**Requirement A**
Using the dissenting opinion, answer the following:
(i) Which statute does the majority find the trial court misinterpreted?
(ii) How many years before her death was the real estate transferred?
(iii) How soon after the decedent's death was the property sold?
**Requirement B**
Decide whether each statement agrees with the dissenting opinion. Answer yes or no, and quote the words that decide it.
(i) The property was sold one year after the decedent's death.
(ii) The dissent accepts that Grace Fracasso retained no legal title to 100 LeLand Avenue.
(iii) The statute requires a showing of a legally enforceable right on the part of the decedent.
**Requirement C**
Continue the dissenting opinion from the point where it stops.

**Quoted passage**
Court Opinion

ID: 3735692
Source: CourtListenerOpinion
Date Created: 2016-07-06 07:01:34.886098+00
Date Added: 2024-06-11T14:11:12.728025
License: Public Domain

Being unable to agree with the majority, I respectfully dissent.
The majority concludes the trial court erred in its interpretation of R.C. 5731.06 by requiring the inclusion of the value of real estate in the decedent's estate that had been transferred ten years prior to death without the express retention of a life estate.
The majority appears to be amending the subject statute by requiring a showing of some legally enforceable right on the part of the decedent, in order to qualify the property for inclusion in the estate for tax purposes. The statute, R.C.5731.06 contains no such requirement. The major requirement for invoking the application of the statute is a showing of continued possession or enjoyment of the premises. It is clear from the stipulation of the parties that a gift of the property was made with retained possessory rights continuing until the death of the mother ten years after the conveyance. The majority concludes that Grace Fracasso retained no interest in 100 LeLand Avenue after she gave it to her children in fee simple. This observation is correct insofar as legal title. It ignores, however, the actual right of enjoyment retained by Grace Fracasso and thus begs the issue. The record, including stipulations, reveals there was at least an implied understanding at the time of the gift that decedent would live in the premises until death. Possession or enjoyment of the property is retained when there is an express or implied understanding to that effect among parties at the time of the transfer. The length of the decedent's occupancy and the sale of the property one month after her death points to the obvious conclusion that the children of the decedent had no intention of occupying the house or selling it until after their mother's death. In essence, the record shows an understanding between decedent and children at the time of the gift resulting in the retention of beneficial possession and enjoyment of the property within the literal meaning of R.C. 5231.06.

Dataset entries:
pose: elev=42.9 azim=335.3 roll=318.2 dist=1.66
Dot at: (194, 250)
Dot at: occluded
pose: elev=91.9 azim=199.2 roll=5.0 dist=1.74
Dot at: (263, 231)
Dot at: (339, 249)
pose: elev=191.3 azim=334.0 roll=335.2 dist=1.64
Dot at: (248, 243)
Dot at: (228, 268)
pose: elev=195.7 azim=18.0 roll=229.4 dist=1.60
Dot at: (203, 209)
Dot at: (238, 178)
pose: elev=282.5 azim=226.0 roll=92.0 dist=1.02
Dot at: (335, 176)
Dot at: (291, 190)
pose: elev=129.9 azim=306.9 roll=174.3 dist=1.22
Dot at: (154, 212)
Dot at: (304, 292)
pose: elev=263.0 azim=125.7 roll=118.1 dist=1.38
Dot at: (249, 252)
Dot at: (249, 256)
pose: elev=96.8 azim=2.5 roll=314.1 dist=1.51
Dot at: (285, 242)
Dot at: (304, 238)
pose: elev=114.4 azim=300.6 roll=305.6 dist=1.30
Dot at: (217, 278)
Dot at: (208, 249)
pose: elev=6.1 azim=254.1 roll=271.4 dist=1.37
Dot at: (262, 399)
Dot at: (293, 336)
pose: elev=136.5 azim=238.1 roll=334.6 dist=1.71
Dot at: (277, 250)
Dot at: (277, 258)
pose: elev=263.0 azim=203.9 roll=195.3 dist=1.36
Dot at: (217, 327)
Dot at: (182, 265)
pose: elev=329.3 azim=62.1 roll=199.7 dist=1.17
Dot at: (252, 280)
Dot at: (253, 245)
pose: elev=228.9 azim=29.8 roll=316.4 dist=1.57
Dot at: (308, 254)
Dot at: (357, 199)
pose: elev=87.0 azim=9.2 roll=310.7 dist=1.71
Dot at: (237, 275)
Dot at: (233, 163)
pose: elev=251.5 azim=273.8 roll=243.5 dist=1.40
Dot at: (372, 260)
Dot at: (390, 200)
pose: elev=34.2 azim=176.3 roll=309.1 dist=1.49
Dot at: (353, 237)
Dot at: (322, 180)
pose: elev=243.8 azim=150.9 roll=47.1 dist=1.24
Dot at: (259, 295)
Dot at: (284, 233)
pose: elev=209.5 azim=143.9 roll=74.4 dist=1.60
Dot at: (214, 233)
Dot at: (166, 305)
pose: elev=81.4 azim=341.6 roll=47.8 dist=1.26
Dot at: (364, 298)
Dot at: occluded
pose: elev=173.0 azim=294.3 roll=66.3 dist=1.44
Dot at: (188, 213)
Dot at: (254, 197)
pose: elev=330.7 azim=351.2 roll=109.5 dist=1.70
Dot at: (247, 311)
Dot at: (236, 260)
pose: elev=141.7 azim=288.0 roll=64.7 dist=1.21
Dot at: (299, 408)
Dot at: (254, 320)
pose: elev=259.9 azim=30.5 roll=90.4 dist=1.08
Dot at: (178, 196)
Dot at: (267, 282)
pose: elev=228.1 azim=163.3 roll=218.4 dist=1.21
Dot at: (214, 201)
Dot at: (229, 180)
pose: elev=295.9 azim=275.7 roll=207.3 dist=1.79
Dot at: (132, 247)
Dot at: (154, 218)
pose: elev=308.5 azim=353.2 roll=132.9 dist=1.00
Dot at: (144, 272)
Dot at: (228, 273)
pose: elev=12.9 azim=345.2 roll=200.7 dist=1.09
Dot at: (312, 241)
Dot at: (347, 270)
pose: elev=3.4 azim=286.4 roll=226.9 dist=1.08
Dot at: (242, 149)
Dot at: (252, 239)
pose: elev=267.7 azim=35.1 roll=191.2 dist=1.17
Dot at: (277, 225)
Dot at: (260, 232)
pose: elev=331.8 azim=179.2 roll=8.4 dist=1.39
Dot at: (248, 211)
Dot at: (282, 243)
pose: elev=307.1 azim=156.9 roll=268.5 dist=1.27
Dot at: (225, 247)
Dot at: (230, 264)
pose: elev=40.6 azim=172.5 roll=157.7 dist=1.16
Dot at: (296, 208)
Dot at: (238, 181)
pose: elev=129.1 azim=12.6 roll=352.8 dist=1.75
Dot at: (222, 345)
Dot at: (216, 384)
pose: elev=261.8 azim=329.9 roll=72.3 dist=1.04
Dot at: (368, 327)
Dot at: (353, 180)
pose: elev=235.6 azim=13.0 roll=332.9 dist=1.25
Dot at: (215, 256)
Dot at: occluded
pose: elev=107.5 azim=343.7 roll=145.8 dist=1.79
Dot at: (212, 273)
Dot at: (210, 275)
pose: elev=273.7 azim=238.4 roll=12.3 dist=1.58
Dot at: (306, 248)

**Written reply A**
(i) R.C. 5731.06
(ii) Ten years
(iii) One month after her death

**Written reply B**
(i) No: "the sale of the property one month after her death"
(ii) Yes: "This observation is correct insofar as legal title."
(iii) No: "The statute, R.C.5731.06 contains no such requirement."

**Written reply C**
While there is a paucity of case law on the subject in Ohio, federal case law, interpreting an analogous federal statute, IRC § 2036(a), is instructive. In Estate of Maxwell v. IRS (C.A.2, 1993), 3 F.3d 591, 593 the court, confronted with a similar case, stated:
  * * * [W]here property is disposed of by a decedent during her lifetime but the decedent retains "possession or enjoyment" of it until her death, that property is taxable as part of the decedent's gross estate, unless the transfer was a bona fide sale for an "adequate and full" consideration. 26 U.S.C. § 2036. * * *
* * *
  * * * In numerous cases, the tax court has held, where an aged family member transferred her home to a relative and continued to reside there until her death, that the decedent-transferor had retained "possession or enjoyment" of the property within the meaning of § 2036. * * * § 2036(a) requires that the fair market value of such property be included in the decedent's estate if he retained the actual possession or enjoyment thereof, even though he may have had no enforceable right to do so. * * *
It is clear from the Maxwell case, and similar cases decided by the United States Tax Court, that central to the issue of taxing the property is the decedents continued possession and enjoyment of the property. It is not necessary that a beneficial occupant of the property retain enforceable legal rights in the property. And whether any special rights exist contrary to the implied understanding of gratuitous possessary rights, the burden is on the grantees of the title to the property to establish such an understanding.
The transfer of the property without consideration, and the long term occupancy of the property until death, compels a conclusion, as made by the trial court, that the ultimate transfer of the interest is upon death, compelling as a consequence of the statute, a taxing of this property in the decedent's estate.
The majority, in finding reversible error, has misapplied the facts and in effect amended the statute in question by requiring matters not included in the statute. I would affirm the decision of the trial court and therefore dissent.